Machiavelli spiegava che «le repubbliche irresolute» non decidono mai «se non per forza, perché la debolezza loro non le lascia mai
deliberare dove è alcuno dubbio; e se quel dubbio non è cancellato da una violenza che la sospinga, stanno sempre mal sospese». È pure comprensibile che attorno alla delicata tecnica di trasformazione dei voti in seggi ogni partito nutra «alcuno dubbio» circa le clausole e le soglie da concordare per non essere troppo penalizzato. Ma quello che non è accettabile, in tempi di crisi di sistema per giunta, è che il calcolo delle convenienze travalichi la lecita cautela per seguire una ottusa resistenza che condanna alla catastrofe la repubblica.
Il Porcellum è il congegno che, quale sua ideologia ispiratrice, ha la promessa di far conoscere la sera stessa del voto il nome del premier d’Italia. Ma neppure questa semplificazione primitiva, vista come cardine del bipolarismo, ha dato i suoi frutti e nel 2008 e nel 2013 nessuna maggioranza è uscita al Senato.
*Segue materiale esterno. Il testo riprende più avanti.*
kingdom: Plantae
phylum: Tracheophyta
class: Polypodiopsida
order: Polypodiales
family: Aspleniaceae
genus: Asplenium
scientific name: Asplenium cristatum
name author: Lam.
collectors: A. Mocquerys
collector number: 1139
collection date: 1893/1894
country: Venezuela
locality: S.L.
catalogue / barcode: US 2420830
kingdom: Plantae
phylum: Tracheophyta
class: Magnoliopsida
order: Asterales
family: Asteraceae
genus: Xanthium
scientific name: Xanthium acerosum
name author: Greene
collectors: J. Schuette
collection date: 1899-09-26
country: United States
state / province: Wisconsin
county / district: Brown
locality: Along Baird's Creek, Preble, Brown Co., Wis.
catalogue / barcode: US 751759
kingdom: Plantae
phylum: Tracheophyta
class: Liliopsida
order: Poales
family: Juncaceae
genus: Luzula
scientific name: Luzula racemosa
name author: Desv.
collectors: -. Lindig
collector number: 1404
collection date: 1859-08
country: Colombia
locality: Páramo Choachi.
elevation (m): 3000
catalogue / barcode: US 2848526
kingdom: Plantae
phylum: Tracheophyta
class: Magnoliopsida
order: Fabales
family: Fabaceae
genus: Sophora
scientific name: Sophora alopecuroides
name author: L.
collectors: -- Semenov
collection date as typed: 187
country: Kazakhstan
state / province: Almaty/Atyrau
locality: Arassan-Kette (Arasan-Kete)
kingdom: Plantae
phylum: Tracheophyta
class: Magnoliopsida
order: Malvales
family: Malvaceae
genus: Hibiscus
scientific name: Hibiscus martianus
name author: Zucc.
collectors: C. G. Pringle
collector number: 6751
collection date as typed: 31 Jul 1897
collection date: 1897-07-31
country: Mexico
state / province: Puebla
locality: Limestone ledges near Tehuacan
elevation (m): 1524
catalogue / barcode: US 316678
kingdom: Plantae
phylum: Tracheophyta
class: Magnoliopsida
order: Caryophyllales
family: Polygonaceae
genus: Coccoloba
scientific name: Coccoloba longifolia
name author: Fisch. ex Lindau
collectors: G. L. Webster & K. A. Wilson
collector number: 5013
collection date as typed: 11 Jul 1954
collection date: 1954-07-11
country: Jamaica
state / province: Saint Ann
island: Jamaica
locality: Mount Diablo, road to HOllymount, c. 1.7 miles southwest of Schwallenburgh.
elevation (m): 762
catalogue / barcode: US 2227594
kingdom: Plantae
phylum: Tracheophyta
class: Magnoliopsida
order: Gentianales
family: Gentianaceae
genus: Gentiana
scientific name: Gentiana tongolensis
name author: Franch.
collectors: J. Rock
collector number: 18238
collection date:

Se non si supera il bicameralismo perfetto, neanche un testo illiberale
come il Porcellum è in grado di sancire chi è il vincitore della tenzone elettorale.
L’ancestrale bisogno di rassicurazione, che invoca l’esistenza di un premier certo a chiusura degli scrutini è, in regimi non presidenziali, solo un ingannevole espediente retorico. Neppure in Inghilterra, patria del bipartitismo perfetto, la promessa è stata mantenuta. E in Germania al bipolarismo si affianca a intermittenza la tregua delle grandi coalizioni. Sul terreno elettorale c’è ben poco di nuovo da inventare. In Europa esistono dei collaudati modelli (francese e tedesco su tutti), basta sceglierne uno sulla base delle forze disponibili e dell’idea di sistema politico da strutturare. E lo si faccia in fretta perché il voto di febbraio, con la rottura del vecchio quadro bipolare, contiene per la politica «una violenza che la sospinga» che, se non trova risposte efficaci, è destinata ad aprire una irrimediabile frana per la tenuta della Repubblica.